> **Page**
However, most authors that I read and enjoyed, or not as the case may have been, could be found here and I soon began to read my way through a lot of classic authors and develop my own tastes or frames of reference for what constituted some “good” genre fiction.

Mostly, though, I read it and reread it because it was interesting and it was great to find out things about books I’d read or movies I’d watched and it gave me a real appreciation for what I was reading and watching.

Or even looking at, because the featured artwork was astounding. Each chapter featured a two-page spread by a renowned author taken from the covers of a book they had illustrated. They made what might otherwise have been considered a fairly pedestrian book into something really special. And each illustration was clearly tagged with the artist and the work it was taken from so I could find them in the wild, later. As someone who didn’t know his Foss from his Frazetta prior to this book, this gave me a little more appreciation for a hitherto unknown aspect of publishing.

However, something concerned and distressed me about it: nobody else appeared to have read it or heard of it! As I got older and started reading magazines and other reference books, I searched frantically for some kind of mention of it… but to no avail. Plenty of mentions of other Encyclopaedias of SF, notably John Clute and Peter Nicholls’s essential volume (which I eventually got a copy of years later), but there was nothing about this one, which made me feel that it was perhaps a dud. Even the editors and contributing authors never mentioned it in their bibliographies: Robert Holdstock, who I came to admire greatly in coming years, never mentioned it in his “About The Author” pages; Mike Ashley – one of the UK’s great experts and anthologisers of SF and an author of a chapter here – never seemed to list it. Even Isaac Asimov excluded it from his extensive bibliography. But when I finally hooked up to the internet, I found a lot of kindred souls with their own fond memories of it, enough to make me feel glad that I’d hung on to it for as long as I had.

All round, then, The Encyclopedia Of Science Fiction – despite not really being one – gave me a pretty good introduction to a field that I had only been picking small flowers around the edges of. It led me to making more adventurous inroads into my reading with more confidence than I might otherwise have had. And it set a pretty high benchmark for all reference books I was to use afterwards.

> **Stated problem 1**
Answer these questions from the reminiscence:
(a) What was each illustration clearly tagged with?
(b) Who never mentioned the book in his "About The Author" pages?
(c) Whose encyclopedia of science fiction is described as an essential volume?
> **Stated problem 2**
Can you retype the reminiscence between "Or even looking" and "aspect of publishing.", inclusive?
The entries after this reminiscence aren't needed for anything here.

> **Supplied data**
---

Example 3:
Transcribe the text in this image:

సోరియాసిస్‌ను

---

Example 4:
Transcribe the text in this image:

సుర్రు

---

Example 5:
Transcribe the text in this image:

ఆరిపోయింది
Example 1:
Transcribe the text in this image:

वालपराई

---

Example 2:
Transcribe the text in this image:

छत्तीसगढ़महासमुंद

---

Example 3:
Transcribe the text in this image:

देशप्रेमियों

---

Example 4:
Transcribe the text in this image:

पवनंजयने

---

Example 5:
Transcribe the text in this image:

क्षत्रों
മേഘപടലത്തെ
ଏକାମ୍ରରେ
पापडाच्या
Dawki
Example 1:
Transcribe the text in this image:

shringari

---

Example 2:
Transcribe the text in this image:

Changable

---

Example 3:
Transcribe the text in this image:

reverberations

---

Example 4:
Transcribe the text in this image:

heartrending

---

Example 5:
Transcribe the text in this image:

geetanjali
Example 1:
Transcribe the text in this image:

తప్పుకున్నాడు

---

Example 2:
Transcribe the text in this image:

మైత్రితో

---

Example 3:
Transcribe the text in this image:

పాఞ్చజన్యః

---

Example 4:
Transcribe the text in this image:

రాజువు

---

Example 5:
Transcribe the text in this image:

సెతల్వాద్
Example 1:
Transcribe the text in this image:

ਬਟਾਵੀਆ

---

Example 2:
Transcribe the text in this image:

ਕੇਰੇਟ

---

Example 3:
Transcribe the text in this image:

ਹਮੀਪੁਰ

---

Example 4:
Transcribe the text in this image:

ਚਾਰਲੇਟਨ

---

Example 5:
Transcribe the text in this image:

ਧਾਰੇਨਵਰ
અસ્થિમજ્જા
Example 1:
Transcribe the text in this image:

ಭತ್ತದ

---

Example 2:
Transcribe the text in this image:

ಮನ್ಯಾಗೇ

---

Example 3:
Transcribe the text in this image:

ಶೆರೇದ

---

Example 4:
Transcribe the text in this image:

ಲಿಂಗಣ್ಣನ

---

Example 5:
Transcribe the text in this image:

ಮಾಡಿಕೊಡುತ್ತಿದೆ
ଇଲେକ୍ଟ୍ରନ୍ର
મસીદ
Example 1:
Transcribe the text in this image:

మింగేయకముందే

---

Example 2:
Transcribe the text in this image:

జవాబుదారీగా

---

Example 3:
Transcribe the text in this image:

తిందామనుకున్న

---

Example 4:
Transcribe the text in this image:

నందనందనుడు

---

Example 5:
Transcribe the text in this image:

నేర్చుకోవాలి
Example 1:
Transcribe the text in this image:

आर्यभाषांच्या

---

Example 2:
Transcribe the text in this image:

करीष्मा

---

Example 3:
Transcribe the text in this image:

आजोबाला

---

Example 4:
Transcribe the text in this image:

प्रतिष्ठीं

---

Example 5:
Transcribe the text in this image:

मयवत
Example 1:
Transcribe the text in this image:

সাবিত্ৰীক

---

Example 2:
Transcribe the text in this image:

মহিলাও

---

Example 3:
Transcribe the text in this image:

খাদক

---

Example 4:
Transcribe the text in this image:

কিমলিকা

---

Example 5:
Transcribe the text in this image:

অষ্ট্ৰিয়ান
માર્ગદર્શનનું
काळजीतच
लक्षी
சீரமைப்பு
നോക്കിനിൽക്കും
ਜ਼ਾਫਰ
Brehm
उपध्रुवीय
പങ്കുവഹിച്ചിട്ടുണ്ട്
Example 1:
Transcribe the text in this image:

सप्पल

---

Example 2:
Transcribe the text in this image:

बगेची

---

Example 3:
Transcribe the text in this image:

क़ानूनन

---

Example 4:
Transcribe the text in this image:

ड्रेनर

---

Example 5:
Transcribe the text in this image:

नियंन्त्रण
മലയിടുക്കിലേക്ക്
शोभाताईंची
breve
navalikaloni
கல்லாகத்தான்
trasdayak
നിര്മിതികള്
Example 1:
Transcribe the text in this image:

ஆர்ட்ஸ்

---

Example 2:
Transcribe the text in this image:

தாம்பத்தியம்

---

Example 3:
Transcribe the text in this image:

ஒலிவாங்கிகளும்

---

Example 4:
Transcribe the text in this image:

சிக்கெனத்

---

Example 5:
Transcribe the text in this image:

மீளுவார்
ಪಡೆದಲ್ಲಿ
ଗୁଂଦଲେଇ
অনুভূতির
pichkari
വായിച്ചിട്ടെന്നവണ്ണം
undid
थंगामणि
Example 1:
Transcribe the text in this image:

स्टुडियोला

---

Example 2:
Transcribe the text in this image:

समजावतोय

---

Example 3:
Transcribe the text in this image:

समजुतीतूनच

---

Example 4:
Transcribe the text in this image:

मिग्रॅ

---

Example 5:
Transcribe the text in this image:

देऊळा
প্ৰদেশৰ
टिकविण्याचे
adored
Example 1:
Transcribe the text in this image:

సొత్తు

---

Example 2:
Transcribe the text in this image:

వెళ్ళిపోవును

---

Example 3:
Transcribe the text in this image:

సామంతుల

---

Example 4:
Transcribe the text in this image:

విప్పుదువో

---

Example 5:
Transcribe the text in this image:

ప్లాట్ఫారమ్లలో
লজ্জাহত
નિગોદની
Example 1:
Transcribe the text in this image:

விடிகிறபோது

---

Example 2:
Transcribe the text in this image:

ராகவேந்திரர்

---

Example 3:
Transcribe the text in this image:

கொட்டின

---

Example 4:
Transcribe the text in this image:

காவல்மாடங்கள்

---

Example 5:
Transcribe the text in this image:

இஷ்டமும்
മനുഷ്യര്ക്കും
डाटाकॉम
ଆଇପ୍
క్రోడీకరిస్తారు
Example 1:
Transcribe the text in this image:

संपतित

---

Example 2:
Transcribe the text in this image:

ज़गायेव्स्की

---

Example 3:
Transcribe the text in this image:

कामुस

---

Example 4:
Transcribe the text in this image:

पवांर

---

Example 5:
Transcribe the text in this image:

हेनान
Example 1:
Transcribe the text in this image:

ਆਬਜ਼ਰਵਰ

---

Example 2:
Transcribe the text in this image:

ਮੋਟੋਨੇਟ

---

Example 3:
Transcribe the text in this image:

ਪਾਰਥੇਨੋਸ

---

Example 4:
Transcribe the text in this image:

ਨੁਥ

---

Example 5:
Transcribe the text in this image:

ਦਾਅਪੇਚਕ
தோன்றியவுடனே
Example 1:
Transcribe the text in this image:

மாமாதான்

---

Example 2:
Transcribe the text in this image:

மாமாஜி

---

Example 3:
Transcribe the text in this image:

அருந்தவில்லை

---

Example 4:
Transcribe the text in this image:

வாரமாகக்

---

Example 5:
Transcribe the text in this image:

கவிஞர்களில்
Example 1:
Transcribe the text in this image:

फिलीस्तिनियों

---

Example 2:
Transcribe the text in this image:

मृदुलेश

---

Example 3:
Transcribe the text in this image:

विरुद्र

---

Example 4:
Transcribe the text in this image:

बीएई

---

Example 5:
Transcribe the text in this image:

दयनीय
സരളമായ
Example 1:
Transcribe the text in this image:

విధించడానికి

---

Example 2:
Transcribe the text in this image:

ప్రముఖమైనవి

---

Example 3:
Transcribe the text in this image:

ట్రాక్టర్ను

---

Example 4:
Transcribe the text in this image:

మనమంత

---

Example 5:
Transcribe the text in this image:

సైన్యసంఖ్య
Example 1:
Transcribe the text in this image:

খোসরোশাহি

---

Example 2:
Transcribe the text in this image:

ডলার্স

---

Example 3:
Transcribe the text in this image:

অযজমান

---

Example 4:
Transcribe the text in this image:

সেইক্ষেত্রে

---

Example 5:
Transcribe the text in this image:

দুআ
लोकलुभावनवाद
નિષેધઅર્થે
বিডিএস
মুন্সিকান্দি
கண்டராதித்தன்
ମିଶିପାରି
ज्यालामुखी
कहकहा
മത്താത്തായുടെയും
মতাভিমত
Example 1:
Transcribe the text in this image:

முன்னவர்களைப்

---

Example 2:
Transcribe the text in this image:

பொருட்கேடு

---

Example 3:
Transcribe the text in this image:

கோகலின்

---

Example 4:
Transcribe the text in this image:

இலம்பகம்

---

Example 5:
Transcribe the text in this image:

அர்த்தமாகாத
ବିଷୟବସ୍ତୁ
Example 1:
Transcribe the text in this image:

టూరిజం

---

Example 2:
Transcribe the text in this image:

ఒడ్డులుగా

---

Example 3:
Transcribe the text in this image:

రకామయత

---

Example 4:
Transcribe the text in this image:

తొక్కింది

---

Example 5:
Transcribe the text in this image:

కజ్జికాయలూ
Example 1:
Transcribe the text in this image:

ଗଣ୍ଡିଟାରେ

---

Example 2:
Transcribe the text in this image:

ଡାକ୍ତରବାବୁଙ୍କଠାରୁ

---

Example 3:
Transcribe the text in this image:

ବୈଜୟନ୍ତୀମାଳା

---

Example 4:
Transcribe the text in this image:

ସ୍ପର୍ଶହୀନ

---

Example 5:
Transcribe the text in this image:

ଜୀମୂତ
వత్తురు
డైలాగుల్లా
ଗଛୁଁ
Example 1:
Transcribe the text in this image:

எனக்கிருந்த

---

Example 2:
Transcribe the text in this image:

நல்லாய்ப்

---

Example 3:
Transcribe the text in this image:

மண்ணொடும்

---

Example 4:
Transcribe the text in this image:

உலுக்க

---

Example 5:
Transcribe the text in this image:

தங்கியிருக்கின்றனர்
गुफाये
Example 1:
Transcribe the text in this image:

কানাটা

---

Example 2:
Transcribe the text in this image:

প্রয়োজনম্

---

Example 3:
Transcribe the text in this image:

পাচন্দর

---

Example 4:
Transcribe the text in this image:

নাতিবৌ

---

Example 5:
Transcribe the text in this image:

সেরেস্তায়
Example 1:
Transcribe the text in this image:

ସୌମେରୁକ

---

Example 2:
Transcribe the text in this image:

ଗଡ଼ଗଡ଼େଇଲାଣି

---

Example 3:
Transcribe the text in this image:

> **Worked solution 1**
(a) The artist and the work it was taken from.
(b) Robert Holdstock.
(c) John Clute and Peter Nicholls's.

> **Worked solution 2**
Or even looking at, because the featured artwork was astounding. Each chapter featured a two-page spread by a renowned author taken from the covers of a book they had illustrated. They made what might otherwise have been considered a fairly pedestrian book into something really special. And each illustration was clearly tagged with the artist and the work it was taken from so I could find them in the wild, later. As someone who didn’t know his Foss from his Frazetta prior to this book, this gave me a little more appreciation for a hitherto unknown aspect of publishing.